I have duplicate records in collection invoices. I want to perform following steps on the collection:

  1. Identify duplicate records based on a key which I am able to find out:

db.invoices.aggregate([{ $group: { _id: "$request.doc_number", count: { $sum: 1 } } }, { $match: { count: { $gt: 50 } } }] )

  1. Insert duplicate records in new collection:

I’m facing issues with this as they query is inserting only ObjectIds and not full documents.

// Define the name of the new collection
const newCollectionName = "DuplicateInvoices";

// Step 1: Find duplicate doc_number groups
const duplicates = db.Invoices.aggregate([
    {
        $group: {
            _id: "$request.doc_number",
            count: { $sum: 1 },
            docs: { $push: "$_id" } // Collect all document IDs for each doc_number
        }
    },
    {
        $match: {
            count: { $gt: 1 } // Include only groups with more than 1 occurrence
        }
    }
]).toArray();

// Step 2: Insert duplicates into the new collection
duplicates.forEach(group => {
    // Remove one document ID from the list of duplicates to keep in the original collection
    const [idToKeep, ...idsToMove] = group.docs;
    
    // Insert the duplicates (excluding one record) into the new collection
    db[newCollectionName].insertMany(
        idsToMove.map(id => ({ _id: id })) // Insert documents by their IDs
    );
});
  1. I want to delete the duplicate invoices from the original collection except 1 original record.

I am yet to try this.

Appreciate any tips.

Best Regards,

Hi @Mohammad_Yusuf_Ghazi , It looks like you are facing a problem because you are doing a group and after that you need to access your full document.

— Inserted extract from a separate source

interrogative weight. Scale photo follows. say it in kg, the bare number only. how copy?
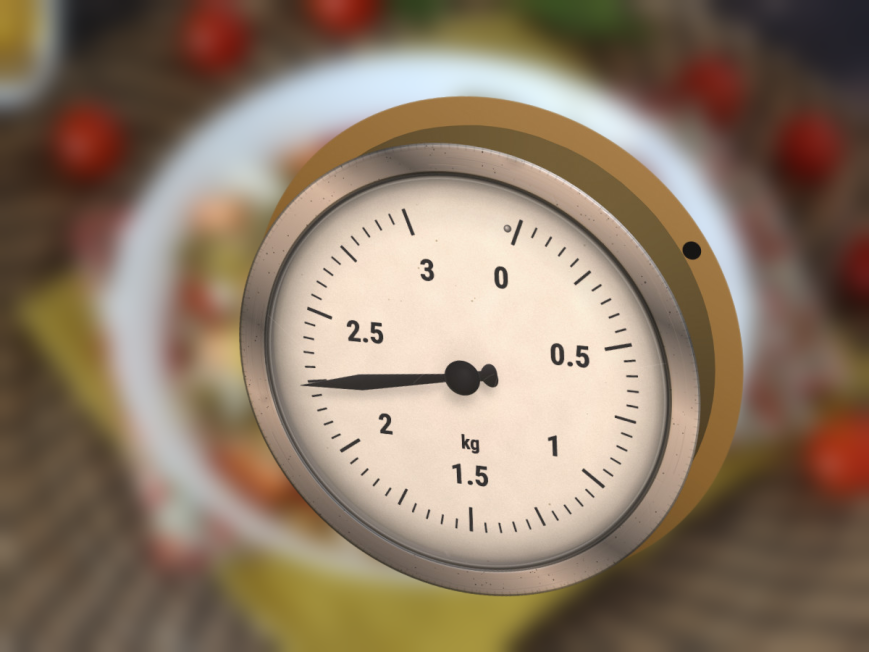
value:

So, let’s break down your requirements.

  • Identify duplicate records based on a key.
  • Insert duplicate records into a new collection, ensuring full documents are copied.
  • Delete duplicate records from the original collection, keeping one original record.
const duplicates = db.invoices.aggregate([
    {
        $group: {
            _id: "$request.doc_number",
            count: { $sum: 1 },
            docs: { $push: "$$ROOT" } // Collect all documents for each doc_number
        }
    },
    {
        $match: {
            count: { $gt: 1 } // Include only groups with more than 1 occurrence
        }
    }
]).toArray();

At this point we need to push for docs on group stage the full document, you are pushing just the id.

On step 2 we have

// Step 2: Insert duplicates into the new collection
duplicates.forEach(group => {
    // Remove one document from the list of duplicates to keep in the original collection
    const [docToKeep, ...docsToMove] = group.docs;
    
    // Insert the duplicates (excluding one record) into the new collection
    db[newCollectionName].insertMany(docsToMove);
});

At this way, the docsToMove is an array with the full documents, not just the ids.

And finally you can perform the delete query.

I hope that it help you.

Best Regards,

1 Like